Dos despedidas que pegarían fuerte en México

La posibilidad de que Ochoa y Aguirre cierren sus caminos después del Mundial 2026 tiene un peso especial porque ambos representan épocas distintas del fútbol mexicano. Memo ha sido el rostro de la portería nacional durante más de una década, mientras que el Vasco ha sido el entrenador de emergencia al que México volvió a llamar en momentos de presión. Uno desde la cancha y otro desde el banquillo, los dos han construido una relación profunda con la Selección Mexicana.

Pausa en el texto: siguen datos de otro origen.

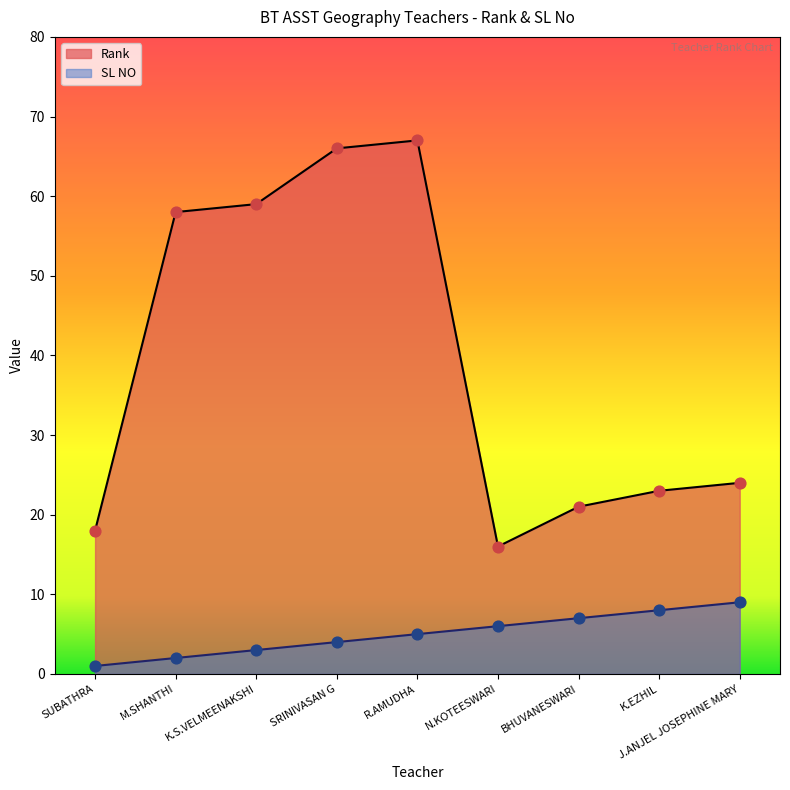

Is the value of SL NO at SRINIVASAN G greater than the value of Rank at N.KOTEESWARI?

No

Por eso, si el torneo termina siendo el último baile para ambos, no se trataría solo de dos retiros, sino del cierre de dos capítulos históricos para el Tri.

Ochoa vive su sexta Copa del Mundo

Guillermo Ochoa llegó al Mundial 2026 como el mexicano con más Copas del Mundo en su historial, con presencia en seis ediciones. El portero, de 40 años, expresó en una entrevista con FIFA que la Selección Mexicana ha sido la brújula de su carrera y que, al terminar su etapa con el Tri, ya no le ve el mismo sentido a seguir jugando. Aunque en el arranque del torneo aparece como suplente de Raúl Rangel, su legado mundialista incluye actuaciones memorables ante Brasil en 2014, Alemania en 2018 y el penal detenido a Robert Lewandowski en Qatar 2022. Su despedida, por eso, tiene un valor simbólico enorme.

Aguirre dirige su tercer Mundial con el Tri

Javier Aguirre disputa en 2026 su tercer Mundial como entrenador de México, después de haber dirigido al equipo en Corea-Japón 2002 y Sudáfrica 2010. En sus dos experiencias anteriores, el Tri avanzó a octavos de final, primero tras liderar su grupo en 2002 y después como segundo del sector en 2010. Ahora, como anfitrión, el reto vuelve a ser romper la barrera que ha perseguido al fútbol mexicano durante décadas. Además, el Vasco tiene un vínculo directo con América: debutó con las Águilas, fue campeón de liga en la temporada 1983-84 y marcó un gol en aquella final, un antecedente que explica por qué muchos imaginan ese banquillo como un cierre especial para su carrera.